Buenos Aires (ANTARA News) - Argentina memanggil duta besar Inggris Jumat untuk menyampaikan protes atas keputusan London memberi nama baru satu daerah Antartika yang disengketa dengan nama Ratu Elizabeth II.

Buenos Aires "menolak keras" klaim Inggris atas wilayah itu, yang Argentina anggap "satu daerah bagian Antartika Argentina."

Menteri Luar Negeri William Hague pekan lalu mengumumkan rencana-rencana untuk memberi nama daerah itu "Tanah Ratu Elizabeth" yang tahun ini merayakan 60 tahun bertakhta.

Buenos Aires menuduh London, dalam memberi nama wilayah itu, melanggar semangat perjanjian setengah abad yang ditandatangani puluhan negara- termasuk Inggris dan Argentina-- yang bertujuan mencegah sengketa-sengketa wilayah di Antartika.

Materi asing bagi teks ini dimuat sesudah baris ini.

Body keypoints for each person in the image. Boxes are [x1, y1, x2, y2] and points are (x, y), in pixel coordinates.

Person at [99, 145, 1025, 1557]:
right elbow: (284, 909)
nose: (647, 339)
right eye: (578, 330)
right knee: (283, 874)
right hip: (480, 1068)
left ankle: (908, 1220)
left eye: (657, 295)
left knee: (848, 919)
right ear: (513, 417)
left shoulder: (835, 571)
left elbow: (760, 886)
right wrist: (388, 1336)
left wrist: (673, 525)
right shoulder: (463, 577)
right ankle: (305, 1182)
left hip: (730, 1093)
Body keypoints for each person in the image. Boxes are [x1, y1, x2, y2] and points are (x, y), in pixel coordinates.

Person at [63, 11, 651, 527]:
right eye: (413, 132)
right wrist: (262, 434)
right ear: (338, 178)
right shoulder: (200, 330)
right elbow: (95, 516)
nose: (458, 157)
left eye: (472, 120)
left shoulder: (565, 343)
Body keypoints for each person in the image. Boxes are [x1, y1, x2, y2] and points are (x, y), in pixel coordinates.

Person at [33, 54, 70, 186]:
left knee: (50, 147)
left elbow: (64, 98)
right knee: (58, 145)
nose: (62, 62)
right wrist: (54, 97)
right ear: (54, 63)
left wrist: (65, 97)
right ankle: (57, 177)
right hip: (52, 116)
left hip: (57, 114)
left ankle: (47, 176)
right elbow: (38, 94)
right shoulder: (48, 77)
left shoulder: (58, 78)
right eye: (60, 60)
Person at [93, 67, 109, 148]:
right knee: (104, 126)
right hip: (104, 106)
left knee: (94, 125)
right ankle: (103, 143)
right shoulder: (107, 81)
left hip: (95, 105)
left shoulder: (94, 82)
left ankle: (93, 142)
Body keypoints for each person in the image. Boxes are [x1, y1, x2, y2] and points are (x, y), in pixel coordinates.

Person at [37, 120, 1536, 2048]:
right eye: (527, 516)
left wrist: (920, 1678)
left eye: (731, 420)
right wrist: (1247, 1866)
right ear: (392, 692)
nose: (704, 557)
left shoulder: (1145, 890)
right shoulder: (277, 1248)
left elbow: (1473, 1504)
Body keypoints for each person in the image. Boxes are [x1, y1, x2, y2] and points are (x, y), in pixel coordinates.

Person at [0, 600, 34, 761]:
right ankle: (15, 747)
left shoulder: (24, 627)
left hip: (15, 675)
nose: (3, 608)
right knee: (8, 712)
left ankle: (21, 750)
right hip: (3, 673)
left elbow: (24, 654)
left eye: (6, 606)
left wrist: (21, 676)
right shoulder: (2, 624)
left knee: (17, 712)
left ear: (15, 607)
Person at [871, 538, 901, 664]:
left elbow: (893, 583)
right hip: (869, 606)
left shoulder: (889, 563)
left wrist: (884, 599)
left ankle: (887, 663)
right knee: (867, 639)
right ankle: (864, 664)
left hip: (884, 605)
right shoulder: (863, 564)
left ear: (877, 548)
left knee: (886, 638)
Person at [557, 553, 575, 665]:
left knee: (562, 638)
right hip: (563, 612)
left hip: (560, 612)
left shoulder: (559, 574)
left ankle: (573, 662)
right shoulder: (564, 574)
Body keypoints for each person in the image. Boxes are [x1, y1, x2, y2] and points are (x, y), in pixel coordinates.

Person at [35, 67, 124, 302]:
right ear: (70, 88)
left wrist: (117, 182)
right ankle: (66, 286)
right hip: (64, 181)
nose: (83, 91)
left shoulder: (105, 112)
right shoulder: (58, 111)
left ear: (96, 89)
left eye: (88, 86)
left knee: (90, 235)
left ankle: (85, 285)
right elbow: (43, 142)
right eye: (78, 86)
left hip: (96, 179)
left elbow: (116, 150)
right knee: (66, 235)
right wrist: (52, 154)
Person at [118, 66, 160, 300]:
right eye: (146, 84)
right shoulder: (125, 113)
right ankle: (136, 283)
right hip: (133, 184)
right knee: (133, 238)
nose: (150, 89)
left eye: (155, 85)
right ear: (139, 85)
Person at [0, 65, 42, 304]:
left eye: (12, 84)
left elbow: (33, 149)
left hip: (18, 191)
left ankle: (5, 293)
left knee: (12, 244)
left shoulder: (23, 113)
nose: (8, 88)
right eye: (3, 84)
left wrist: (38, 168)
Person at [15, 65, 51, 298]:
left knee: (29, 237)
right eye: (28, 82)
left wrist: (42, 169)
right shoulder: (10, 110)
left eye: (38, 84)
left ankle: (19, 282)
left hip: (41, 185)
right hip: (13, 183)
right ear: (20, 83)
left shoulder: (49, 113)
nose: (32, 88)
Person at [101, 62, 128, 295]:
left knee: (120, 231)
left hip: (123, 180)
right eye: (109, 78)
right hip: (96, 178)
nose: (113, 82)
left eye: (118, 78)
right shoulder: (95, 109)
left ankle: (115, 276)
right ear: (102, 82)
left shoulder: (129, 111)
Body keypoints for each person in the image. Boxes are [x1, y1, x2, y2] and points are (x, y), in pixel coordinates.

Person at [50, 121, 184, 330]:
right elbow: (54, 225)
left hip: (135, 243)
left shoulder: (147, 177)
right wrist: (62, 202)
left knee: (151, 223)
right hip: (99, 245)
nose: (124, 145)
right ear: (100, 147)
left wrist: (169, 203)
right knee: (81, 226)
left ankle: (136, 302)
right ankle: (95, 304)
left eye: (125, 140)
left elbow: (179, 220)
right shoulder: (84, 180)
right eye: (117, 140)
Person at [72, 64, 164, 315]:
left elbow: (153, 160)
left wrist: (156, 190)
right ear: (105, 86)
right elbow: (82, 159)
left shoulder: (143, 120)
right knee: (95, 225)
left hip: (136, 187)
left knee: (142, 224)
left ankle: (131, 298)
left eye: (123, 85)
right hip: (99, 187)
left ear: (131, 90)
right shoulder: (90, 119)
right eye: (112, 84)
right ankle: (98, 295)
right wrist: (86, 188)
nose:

Konflik itu meletus ketika Perdana Menteri Inggris David Cameron, dalam satu pesan kepada penduduk di Kepulauan Malvinas, menuduh Argentina berusaha menolak hak-hak penduduk wilayah yang disengketakan itu.

Cameron mengatakan Buenos Aires, yang menganggap pulau-pulau Atlantik Selatan sebagai wilayah Argentina yang diduduki, menolak hak 3.000 jiwa penduduk pulau itu untuk menentukan nasib mereka sendiri. sementara merusak ekonomi mereka.

"Disesalkan Argentina tetap bersikap seperti ini," kata Cameron dalam satu pesan radio kepada penduduk Malvinas, yang Inggris menyebutnya Falkland.

"Pemerintah Inggris tidak bersedia dan tidak mengizinkan hak-hak asasi manusia anda diabaikan. Tidak ada pembelaan bagi negara manapun untuk menolak hak anda bagi demokrasi dan menentukan nasib sendiri."

Ketegangan meletus antara Inggris dan Argentina tahun ini ketika kedua negara memperingati ulang tahun ke-30 Perang Malvinas yang singkat tetapi berdarah, yang menewaskan 255 tentara Inggris dan 649 serdadu Argentina.

Tindakan-tindakan Inggris untuk mengeksplorasi minyak di perairan sekitar pulau-pulau itu juga menimbulkan ketegangan.

Cameron menolak tuntutan-tuntutan Presiden Argentina Cristina Kirchner bagi perundingan mengenai kedaulatan kepulauan Malvinas itu.

Pemerintah Falkland (Malvinas) Juni mengumumkan bahwa pihaknya akan menyelenggarakan satu referendum mengenai status politiknya pada tahun 2013,dengan harapan dapat menyelesaikan sengketa wilayah kepulauan itu.